Jusqu’à présent, chaque épisode de "Rambo" – même le moins bon – avait une raison d’exister, liée à trois critères : un environnement spécifique replongeant Rambo dans un contexte guerrier, un postulat se déployant tel un mille-feuille sur un pur récit d’aventures, un protagoniste meurtri et torturé que la situation elle-même contraignait à reprendre les armes. Dès sa scène d’ouverture plus lâche tu meurs, où rien ne sonne vrai et devant laquelle on croit d’abord s’être trompé de film, "Rambo : Last Blood" se met à poil et dévoile ses attributs de série Z à deux pesos, tellement fauchée et déconnectée de la mythologie de Rambo qu’elle fait honte à la saga. D’autant que le résultat, torché par un yes-man à qui l’on devait déjà le tout naze "Kill the Gringo", n’a rien d’autre à offrir qu’une mise en scène au rabais, blindée de laideur visuelle et d’effets numériques abusifs. Où est passée la sécheresse des premiers films ? Où diable a été enterrée la maîtrise visuelle des cinéastes tantôt surdoués tantôt appliqués qui avaient jusque-là servi les périples de Rambo ? A vrai dire, ce film prouve une règle déjà validée par la saga "Die Hard" : le chiffre 5 peut autant porter la poisse qu’encourager à saloper en bonne et due forme un univers pourtant bâti sur des fondations solides. La seule diversion visiblement retenue par Stallone aura donc été celle qu’il a l’air de juger fondamentale pour les bouffeurs de pop-corn : le vigilante en mode gorasse, un peu comme un "Taken" qui se serait mis soudain à friser la classification NC-17. Mais là aussi, le pire est au rendez-vous.

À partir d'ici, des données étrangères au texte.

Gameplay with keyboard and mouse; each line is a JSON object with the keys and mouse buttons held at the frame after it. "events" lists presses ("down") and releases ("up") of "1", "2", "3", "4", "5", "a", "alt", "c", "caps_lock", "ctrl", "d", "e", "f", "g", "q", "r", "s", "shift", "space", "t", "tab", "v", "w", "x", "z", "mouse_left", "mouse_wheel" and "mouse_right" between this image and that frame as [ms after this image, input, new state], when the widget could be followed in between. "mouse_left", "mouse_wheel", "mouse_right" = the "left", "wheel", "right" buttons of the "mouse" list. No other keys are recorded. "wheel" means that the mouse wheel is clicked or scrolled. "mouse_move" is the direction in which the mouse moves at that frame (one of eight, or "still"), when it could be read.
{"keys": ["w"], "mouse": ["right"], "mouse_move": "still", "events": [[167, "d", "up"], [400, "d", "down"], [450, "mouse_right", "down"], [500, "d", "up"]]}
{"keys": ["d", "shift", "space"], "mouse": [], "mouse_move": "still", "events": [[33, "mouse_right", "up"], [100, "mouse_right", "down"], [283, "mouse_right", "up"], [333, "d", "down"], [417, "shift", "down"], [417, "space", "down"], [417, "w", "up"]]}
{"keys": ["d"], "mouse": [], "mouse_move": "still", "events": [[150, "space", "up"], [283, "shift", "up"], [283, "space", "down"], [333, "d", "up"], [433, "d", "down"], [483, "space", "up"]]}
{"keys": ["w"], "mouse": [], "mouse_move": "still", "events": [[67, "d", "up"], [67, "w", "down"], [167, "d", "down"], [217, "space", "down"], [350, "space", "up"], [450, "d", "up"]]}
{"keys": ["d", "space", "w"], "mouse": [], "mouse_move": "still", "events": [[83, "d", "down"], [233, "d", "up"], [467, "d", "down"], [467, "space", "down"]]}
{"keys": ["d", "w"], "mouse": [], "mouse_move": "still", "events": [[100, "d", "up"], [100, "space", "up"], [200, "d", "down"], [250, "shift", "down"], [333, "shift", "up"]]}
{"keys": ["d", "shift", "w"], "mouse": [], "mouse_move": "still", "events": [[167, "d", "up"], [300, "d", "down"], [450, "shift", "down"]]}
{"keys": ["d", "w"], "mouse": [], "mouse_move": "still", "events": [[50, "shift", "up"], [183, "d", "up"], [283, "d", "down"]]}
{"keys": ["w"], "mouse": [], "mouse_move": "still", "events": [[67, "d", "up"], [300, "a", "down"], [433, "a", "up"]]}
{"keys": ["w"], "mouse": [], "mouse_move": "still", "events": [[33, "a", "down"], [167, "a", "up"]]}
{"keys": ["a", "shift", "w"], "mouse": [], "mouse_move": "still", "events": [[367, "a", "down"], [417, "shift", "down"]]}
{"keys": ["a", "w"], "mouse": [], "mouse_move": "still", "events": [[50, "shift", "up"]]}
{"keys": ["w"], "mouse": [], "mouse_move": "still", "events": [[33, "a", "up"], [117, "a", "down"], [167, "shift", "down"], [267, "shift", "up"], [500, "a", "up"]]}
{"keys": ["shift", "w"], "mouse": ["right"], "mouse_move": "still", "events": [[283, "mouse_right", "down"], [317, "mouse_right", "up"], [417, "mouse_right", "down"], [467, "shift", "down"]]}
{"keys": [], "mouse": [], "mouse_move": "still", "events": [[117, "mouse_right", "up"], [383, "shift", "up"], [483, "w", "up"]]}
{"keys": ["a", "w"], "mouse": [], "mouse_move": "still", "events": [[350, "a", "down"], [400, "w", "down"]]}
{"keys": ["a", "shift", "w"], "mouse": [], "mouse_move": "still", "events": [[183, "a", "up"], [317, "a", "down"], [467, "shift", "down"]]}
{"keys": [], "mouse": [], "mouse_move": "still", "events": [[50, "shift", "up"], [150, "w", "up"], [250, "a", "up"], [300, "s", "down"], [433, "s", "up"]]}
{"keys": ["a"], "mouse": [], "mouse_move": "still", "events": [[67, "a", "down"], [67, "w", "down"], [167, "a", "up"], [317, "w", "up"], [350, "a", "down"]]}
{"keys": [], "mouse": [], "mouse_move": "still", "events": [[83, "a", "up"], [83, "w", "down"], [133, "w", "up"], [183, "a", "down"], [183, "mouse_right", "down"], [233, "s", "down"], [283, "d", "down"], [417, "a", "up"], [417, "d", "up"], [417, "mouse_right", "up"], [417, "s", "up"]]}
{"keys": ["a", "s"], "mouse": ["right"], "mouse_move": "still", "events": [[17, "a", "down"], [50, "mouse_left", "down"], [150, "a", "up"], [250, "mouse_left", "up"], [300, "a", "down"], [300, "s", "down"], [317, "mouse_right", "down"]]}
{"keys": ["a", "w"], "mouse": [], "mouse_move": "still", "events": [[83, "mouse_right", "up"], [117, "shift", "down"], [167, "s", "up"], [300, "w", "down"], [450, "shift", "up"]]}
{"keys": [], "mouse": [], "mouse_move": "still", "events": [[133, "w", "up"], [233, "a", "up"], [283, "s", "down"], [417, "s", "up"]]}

Tel un Macaulay Culkin ultra-baraqué qui piégerait son territoire à la mode Jigsaw, le cocktail "Saw" + "Maman j’ai raté l’avion" qui donne au film sa dernière demi-heure la plus crétine nous reste en travers de la gorge. Égorgement à mains nues, testicules massacrées, épilation à la machette, nettoyage de lombaires à la feuille de boucher, transpercement sur pointes de fakir, crucifixion à coups de flèches, flinguages de papy texan… C’est ennuyeux, c’est incohérent, et on se tourne les pouces. Parce qu’il n’y a aucun enjeu digne de la saga auquel se raccrocher, et parce que Stallone joue moins John Rambo qu’un ersatz de Steven Seagal qui traînerait une mine déconfite pour se donner un aura de spleen monté sur burnes. On ne sera donc pas en désaccord avec David Morrell – créateur du roman Rambo – qui aura traité ce cinquième film de tous les noms, tout comme on n’en voudra pas à la critique US – pourtant peu subtile en général – d’avoir hurlé au manifeste barbare et xénophobe à en filer des palpitations à Donald Trump – le film est si vide de sens et d’intérêt qu’il n’y avait que cet angle-là à développer. Ce n’est pourtant pas pareil dérapage qui va pouvoir arrêter Stallone sur sa lancée : tout fier de lui, l’acteur annonçait tout récemment avoir une « idée géniale » pour un nouveau "Rocky". Il serait peut-être grand temps d’arrêter les conneries, non ?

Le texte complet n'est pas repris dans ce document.